» Document passage:
====================

Deaf victim of sex abuse is suing pope, and going public with his story for the first time
September 23rd, 2010
09:10 AM ET

Deaf victim of sex abuse is suing pope, and going public with his story for the first time

Editor’s note: A one-hour CNN special, “What the Pope Knew,” will air Sept. 25 and Sept. 26, 8pm and 11pm ET. This story is drawn from that exclusive report.

By Scott Bronstein
CNN Special Investigations Unit

MILWAUKEE, Wisconsin – Terry Kohut has kept a dark secret for nearly 50 years. Now he is breaking his silence, becoming a key figure in the sex-abuse crisis in the Catholic Church and the growing controversy over what Pope Benedict XVI did about it.

When Kohut was barely a teen, and for years afterward, he says, he was sexually molested and assaulted by the headmaster and priest of the school where he lived, St. John’s School for the Deaf, in Milwaukee, Wisconsin. What occurred there is one of the most notorious cases of sex abuse in the Catholic Church.

Kohut was not alone. From 1950 to 1974 the headmaster of St. Johns, Father Lawrence C. Murphy, raped and molested as many as 200 deaf boys, according to court and church documents.

Kohut has now filed the first sex-abuse lawsuit against the Vatican actually naming Pope Benedict, previously known as Cardinal Joseph Ratzinger, as a defendant.

Ratzinger was once head of the Vatican’s powerful CDF, the Congregation for the Doctrine of the Faith, charged in certain circumstances with investigating the sexual abuse of minors by priests. And though church records show the abuse by Father Murphy was brought to the attention of Ratzinger and the CDF years ago, a church trial against the headmaster was stopped and he was allowed to remain a priest.

The Vatican’s “policy of secrecy” in abuse cases, and its “directives to conceal the sexual abuse of children” by priests, the lawsuit says, helped bring about the abuse of Kohut and others by Father Murphy.

Kohut has never before gone public or spoken about what Father Murphy did to him. He has remained anonymous in the suit, listed only as “John Doe 16,” one of dozens of men alleging abuse.

In an exclusive interview with CNN, Kohut, 60, spoke with his hands and through an interpreter, describing how the abuse by Father Murphy started.

“I went into his office, the door was closed,” he said. “And Father Murphy said, ‘Take your pants down. And so I did… you know, he was always in his black attire with a white collar, and you know … I was questioning why he would ask me to do that. Here he is, a priest, and – I have to obey him. And he proceeded to touch me.”

What happened to Kohut and the other deaf boys -– and the handling of the Murphy case by Ratzinger’s office - are central issues in a widening examination of the church’s role in covering up sexual abuse by priests. Did that approach reach as high as the man who would become the pope?

“I think what the Murphy case shows is the deference that Cardinal Ratzinger and Pope Benedict would give to the priests,” said David Gibson, a pope biographer and author of “The Rule of Benedict.” Ratzinger, like other Vatican officials “would always accede to the priest’s wishes first, rather than the victim’s wishes, rather than justice for the victims. They were secondary to what the priest wanted and what he felt was best for keeping things quiet and taking care of the institutional church.”

====================

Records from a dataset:
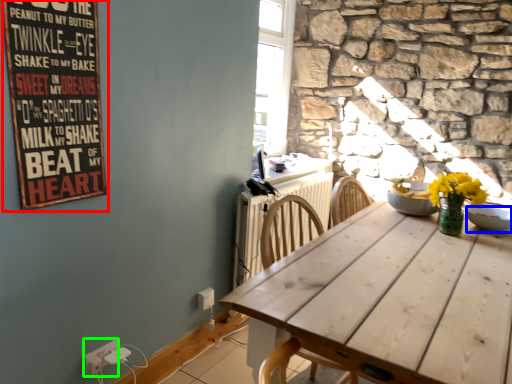
Question: Based on their relative distances, which object is nearer to bulletin board (highlighted by a red box)? Choose from bowl (highlighted by a blue box) and electric outlet (highlighted by a green box).

Choices:
 (A) bowl
 (B) electric outlet

Answer: (B)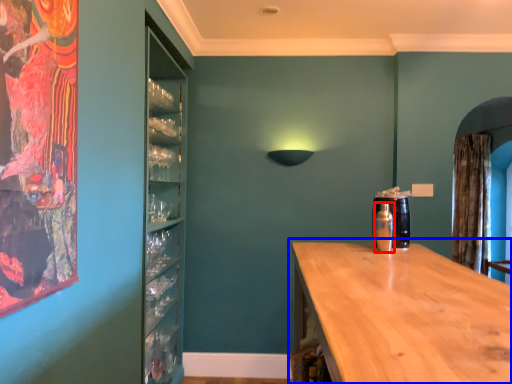
Question: Among these objects, which one is nearest to the camera, bottle (highlighted by a red box) or countertop (highlighted by a blue box)?

Choices:
 (A) bottle
 (B) countertop

Answer: (B)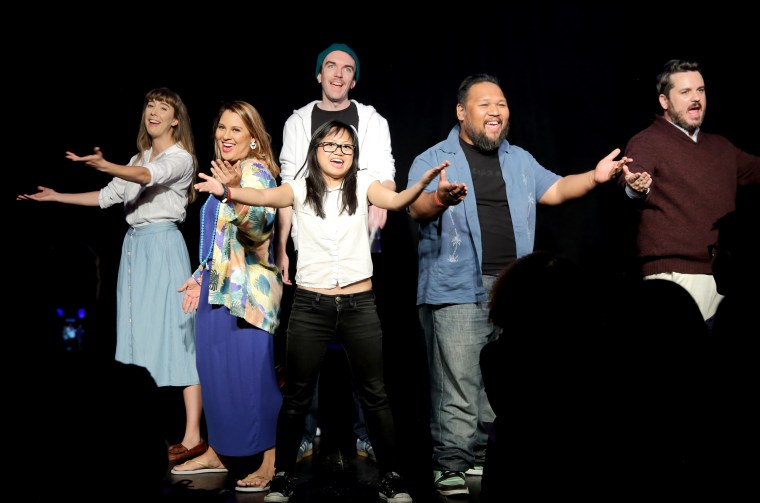
This screenshot has height=503, width=760. What are the coordinates of `stage` in the screenshot? It's located at (242, 321).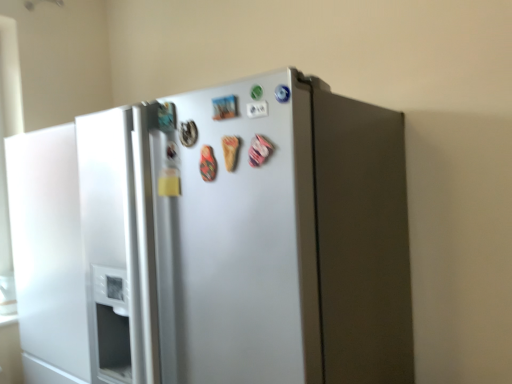
Question: Is satin silver refrigerator at center a part of white matte refrigerator door at left?

Choices:
 (A) no
 (B) yes

Answer: (A)

Question: From a real-world perspective, does white matte refrigerator door at left sit lower than satin silver refrigerator at center?

Choices:
 (A) yes
 (B) no

Answer: (A)

Question: Is white matte refrigerator door at left located outside satin silver refrigerator at center?

Choices:
 (A) no
 (B) yes

Answer: (B)

Question: Can you confirm if white matte refrigerator door at left is wider than satin silver refrigerator at center?

Choices:
 (A) no
 (B) yes

Answer: (A)

Question: Is white matte refrigerator door at left directly adjacent to satin silver refrigerator at center?

Choices:
 (A) no
 (B) yes

Answer: (A)

Question: Is there a large distance between white matte refrigerator door at left and satin silver refrigerator at center?

Choices:
 (A) yes
 (B) no

Answer: (B)

Question: From the image's perspective, is satin silver refrigerator at center located above white matte refrigerator door at left?

Choices:
 (A) no
 (B) yes

Answer: (B)

Question: Is satin silver refrigerator at center to the left of white matte refrigerator door at left from the viewer's perspective?

Choices:
 (A) no
 (B) yes

Answer: (A)

Question: From a real-world perspective, is satin silver refrigerator at center over white matte refrigerator door at left?

Choices:
 (A) yes
 (B) no

Answer: (A)

Question: Is satin silver refrigerator at center wider than white matte refrigerator door at left?

Choices:
 (A) yes
 (B) no

Answer: (A)

Question: Considering the relative sizes of satin silver refrigerator at center and white matte refrigerator door at left in the image provided, is satin silver refrigerator at center shorter than white matte refrigerator door at left?

Choices:
 (A) no
 (B) yes

Answer: (A)

Question: Is white matte refrigerator door at left completely or partially inside satin silver refrigerator at center?

Choices:
 (A) no
 (B) yes

Answer: (A)

Question: In the image, is satin silver refrigerator at center on the left side or the right side of white matte refrigerator door at left?

Choices:
 (A) left
 (B) right

Answer: (B)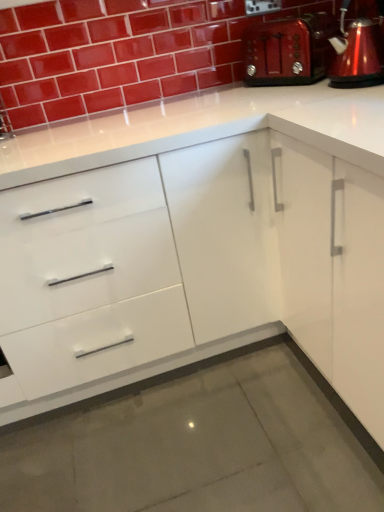
Question: Is glossy ceramic brick at upper center inside or outside of metallic red toaster at upper right?

Choices:
 (A) outside
 (B) inside

Answer: (A)

Question: Considering the positions of glossy ceramic brick at upper center and metallic red toaster at upper right in the image, is glossy ceramic brick at upper center wider or thinner than metallic red toaster at upper right?

Choices:
 (A) wide
 (B) thin

Answer: (B)

Question: Estimate the real-world distances between objects in this image. Which object is closer to the metallic red toaster at upper right?

Choices:
 (A) white glossy cabinet at center
 (B) glossy ceramic brick at upper center
 (C) metallic red coffeepot at upper right

Answer: (C)

Question: Which is nearer to the metallic red coffeepot at upper right?

Choices:
 (A) metallic red toaster at upper right
 (B) glossy ceramic brick at upper center
 (C) white glossy cabinet at center

Answer: (A)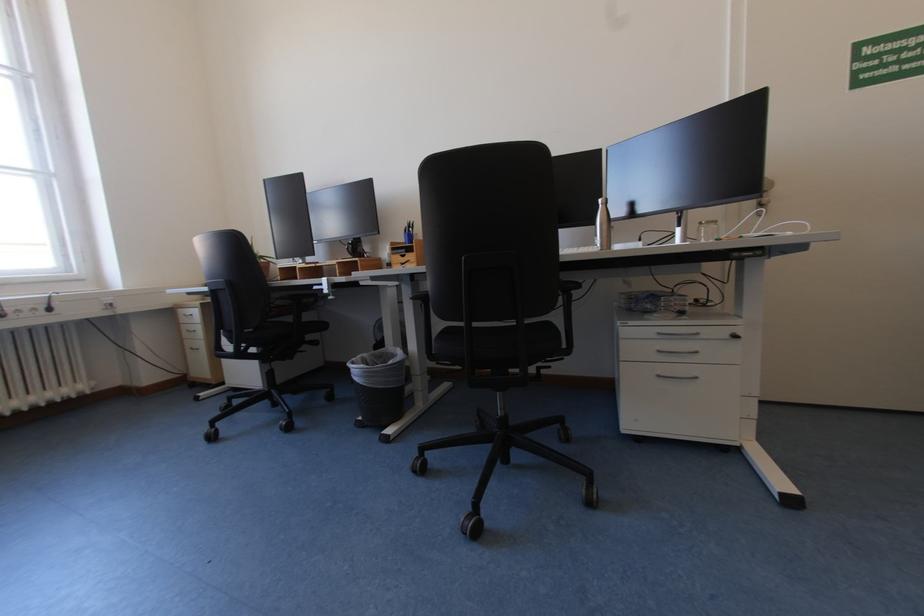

====================

» Required action: Summarize the article about the deaf abuse victim's lawsuit against the pope in two sentences. Rely on the text alone.

» Completed exercise: Terry Kohut, who says he was molested as a teen by Father Lawrence C. Murphy, the headmaster and priest of St. John's School for the Deaf in Milwaukee, has filed the first sex-abuse lawsuit against the Vatican naming Pope Benedict as a defendant. The suit says the Vatican's policy of secrecy helped bring about the abuse, and church records show Murphy's abuse was brought to the attention of Ratzinger and the CDF, yet a church trial was stopped and he remained a priest.